Em meio aos debates pré-eleitorais de 2026, a Folha de S.Paulo publicou dois artigos de opinião que abordam problemas crônicos no Brasil e propõem soluções baseadas em gestão pública eficaz.
No primeiro texto, o ex-governador de São Paulo João Doria argumenta que o país possui qualidades como grande biodiversidade e capacidade produtiva no agronegócio, mas enfrenta persistentes questões sociais. Ele cita mais de 49 milhões de brasileiros sem acesso pleno ao saneamento básico, cerca de 2 milhões de crianças e adolescentes fora da escola e filas na saúde que afetam milhões. Doria enfatiza que o problema não é falta de recursos, mas ineficiência gerencial: "O problema central não é orçamentário — é gerencial. Falta método para transformar recursos em resultados."
Baseado em sua experiência no governo paulista (2019-2022), ele descreve iniciativas como painéis de monitoramento em tempo real, que aceleraram processos de meses para semanas, e o programa "SP Sem Papel", que digitalizou mais de 100 milhões de documentos. Outro exemplo é o "Corujão da Saúde", que zerou 536 mil exames atrasados em cinco meses, reorganizando a rede SUS para atendimentos noturnos, sem aumento de gastos.

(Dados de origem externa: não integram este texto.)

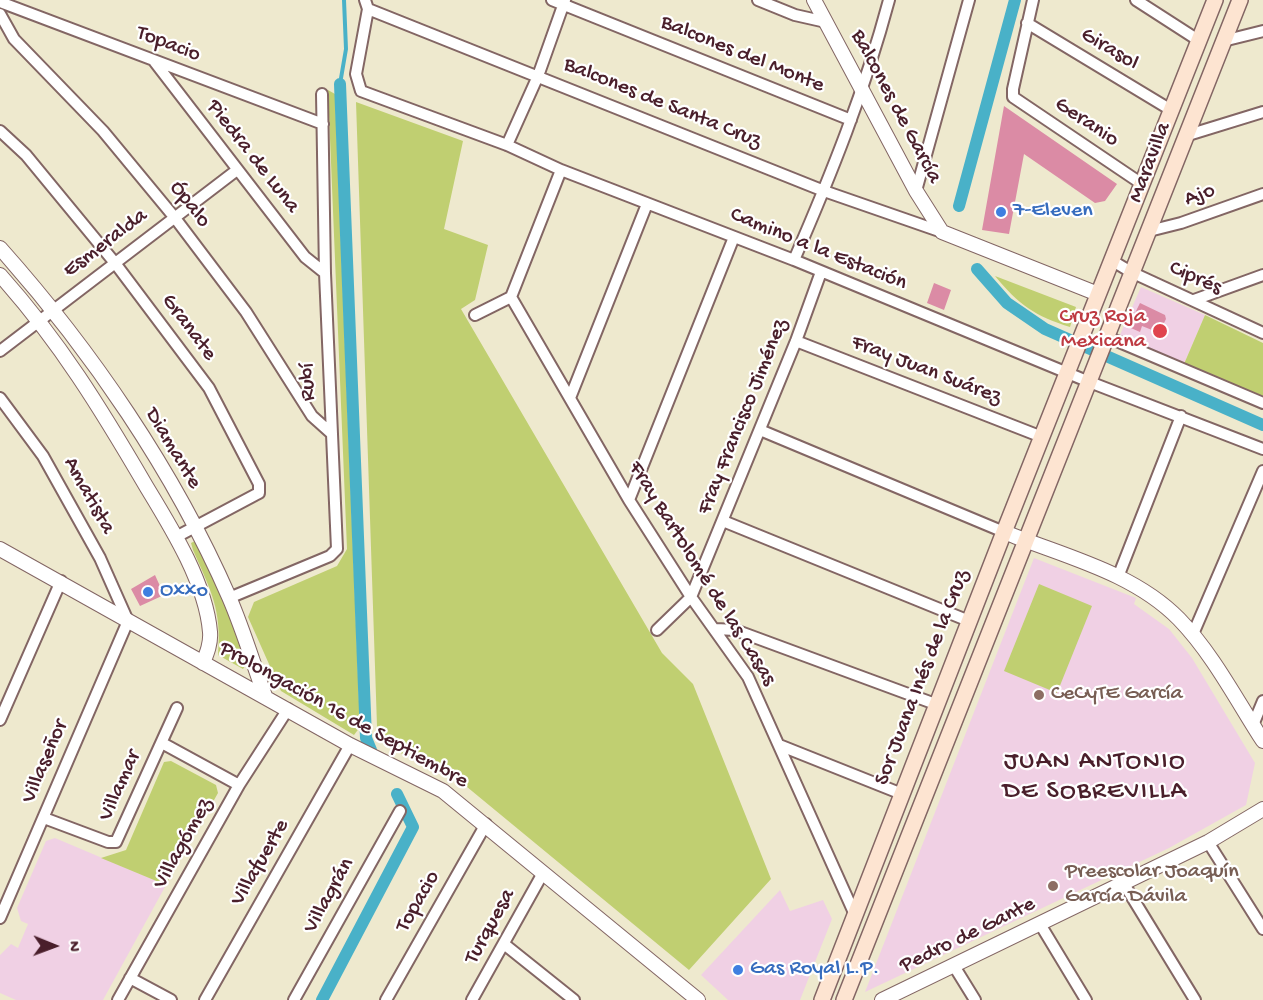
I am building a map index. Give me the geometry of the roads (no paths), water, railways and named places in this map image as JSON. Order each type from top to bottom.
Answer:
[{"type":"main road","name":"Maravilla","points":[[1070,368],[1215,0]]},
{"type":"main road","name":"Maravilla","points":[[1090,374],[1240,0]]},
{"type":"main road","name":"Sor Juana Inés de la Cruz","points":[[822,1000],[1070,368]]},
{"type":"main road","name":"Sor Juana Inés de la Cruz","points":[[844,1000],[1027,541],[1090,374]]},
{"type":"street","name":"Balcones del Monte","points":[[552,0],[565,2],[851,120]]},
{"type":"street","points":[[758,0],[795,15],[826,22]]},
{"type":"street","name":"Balcones de García","points":[[814,0],[916,191],[942,232]]},
{"type":"street","points":[[794,260],[824,191],[863,89],[890,0]]},
{"type":"street","points":[[916,191],[969,0]]},
{"type":"street","points":[[1027,23],[1033,0]]},
{"type":"street","points":[[1136,0],[1198,40]]},
{"type":"street","name":"Topacio","points":[[0,2],[323,124]]},
{"type":"street","points":[[507,145],[538,75],[565,2]]},
{"type":"street","name":"Balcones de Santa Cruz","points":[[366,5],[824,191],[942,232]]},
{"type":"street","name":"Camino a la Estación","points":[[366,5],[356,74],[358,87],[389,102],[507,145],[561,170],[647,204],[1090,374],[1181,416],[1263,449]]},
{"type":"street","name":"Ópalo","points":[[0,14],[14,39],[103,131],[175,218],[246,312],[312,416],[331,433]]},
{"type":"street","name":"Geranio","points":[[1027,23],[1012,93],[1015,99],[1142,183]]},
{"type":"street","name":"Girasol","points":[[1027,23],[1171,110]]},
{"type":"street","points":[[1223,41],[1263,31]]},
{"type":"street","name":"Piedra de Luna","points":[[153,60],[305,257],[325,273]]},
{"type":"street","name":"Rubí","points":[[229,598],[330,556],[337,549],[325,273],[322,94]]},
{"type":"street","points":[[1185,136],[1263,112]]},
{"type":"street","name":"Granate","points":[[0,131],[26,155],[115,263],[209,388],[259,484],[259,493],[177,537]]},
{"type":"street","name":"Esmeralda","points":[[0,351],[53,308],[237,170]]},
{"type":"street","points":[[475,315],[511,297],[561,170]]},
{"type":"street","name":"Ajo","points":[[1149,231],[1181,223],[1263,194]]},
{"type":"street","points":[[570,398],[647,204]]},
{"type":"street","points":[[942,232],[1098,294]]},
{"type":"street","points":[[629,500],[734,237]]},
{"type":"street","name":"Diamante","points":[[0,248],[53,308],[103,377],[194,527],[229,598],[265,696]]},
{"type":"street","name":"Ciprés","points":[[1111,260],[1131,272],[1263,333]]},
{"type":"street","name":"Fray Francisco Jiménez","points":[[657,630],[691,597],[796,341],[821,272]]},
{"type":"street","name":"Diamante","points":[[0,275],[40,319],[89,388],[177,537],[207,614],[210,634],[208,651],[203,663]]},
{"type":"street","points":[[1194,300],[1263,275]]},
{"type":"street","name":"Fray Bartolomé de las Casas","points":[[511,297],[629,500],[691,597],[748,677],[855,915]]},
{"type":"street","points":[[1105,339],[1263,403]]},
{"type":"street","name":"Fray Juan Suárez","points":[[796,341],[1042,437]]},
{"type":"street","name":"Amatista","points":[[0,398],[43,456],[100,558],[128,621]]},
{"type":"street","points":[[1118,577],[1181,416]]},
{"type":"street","points":[[760,430],[1118,577],[1167,608],[1193,634],[1263,741]]},
{"type":"street","points":[[1193,634],[1263,471]]},
{"type":"street","points":[[723,521],[969,621]]},
{"type":"street","name":"Prolongación 16 de Septiembre","points":[[0,549],[61,581],[128,621],[351,745],[443,791],[698,1000]]},
{"type":"street","points":[[0,720],[61,581]]},
{"type":"street","name":"Villaseñor","points":[[0,918],[128,621]]},
{"type":"street","points":[[716,629],[735,630],[938,705]]},
{"type":"street","points":[[1253,725],[1263,701]]},
{"type":"street","name":"Villamar","points":[[44,818],[108,842],[116,842],[177,708]]},
{"type":"street","name":"Villagómez","points":[[118,1000],[239,786],[288,709]]},
{"type":"street","points":[[162,743],[239,786]]},
{"type":"street","name":"Villafuerte","points":[[205,1000],[351,745]]},
{"type":"street","points":[[779,745],[902,794]]},
{"type":"street","name":"Pedro de Gante","points":[[882,1000],[1208,842],[1263,809]]},
{"type":"street","name":"Villagrán","points":[[294,1000],[400,812]]},
{"type":"street","name":"Topacio","points":[[386,1000],[486,824]]},
{"type":"street","points":[[1208,842],[1263,929]]},
{"type":"street","name":"Turquesa","points":[[472,1000],[543,873]]},
{"type":"street","points":[[1124,884],[1195,1000]]},
{"type":"street","points":[[1040,924],[1086,1000]]},
{"type":"street","points":[[504,944],[574,1000]]},
{"type":"street","points":[[954,966],[975,1000]]},
{"type":"street","points":[[130,978],[171,1000]]},
{"type":"waterway","points":[[340,84],[346,49],[344,0]]},
{"type":"waterway","points":[[959,206],[1015,0]]},
{"type":"waterway","points":[[340,84],[366,738],[371,750]]},
{"type":"waterway","points":[[977,269],[1007,303],[1045,329],[1263,425]]},
{"type":"waterway","points":[[322,1000],[413,827],[397,794]]},
{"type":"place","name":"7-Eleven","points":[[1001,212]]},
{"type":"place","name":"Cruz Roja Mexicana","points":[[1160,331]]},
{"type":"place","name":"Oxxo","points":[[148,592]]},
{"type":"place","name":"CeCyTE García","points":[[1039,695]]},
{"type":"place","name":"Preescolar Joaquín García Dávila","points":[[1053,886]]},
{"type":"place","name":"Gas Royal L.P.","points":[[738,970]]},
{"type":"district","name":"JUAN ANTONIO DE SOBREVILLA","points":[[1095,778]]}]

No segundo artigo, um engenheiro e pesquisador do IEA-USP critica a proposta de tarifa zero no transporte público como "política de desigualdade". Com base em dados de 130 municípios e pesquisa origem-destino do Metrô-SP, ele afirma que mais pessoas com renda para pagar se beneficiariam do que as sem recursos, onerando todos, inclusive aposentados. Sugere vouchers ou a implementação plena da Lei 10.835/2004, de Renda Básica de Cidadania, aprovada com apoio de Eduardo Suplicy. O autor aponta 7,4 milhões em extrema pobreza e 48,9 milhões em pobreza, propondo redirecionar recursos da tarifa zero e cortar 20% das isenções fiscais federais (R$ 644 milhões em 2024) para erradicar a miséria extrema.
Ambos os textos chamam por foco em propostas concretas nas eleições, priorizando transparência e eficiência para reduzir desigualdades e melhorar serviços públicos.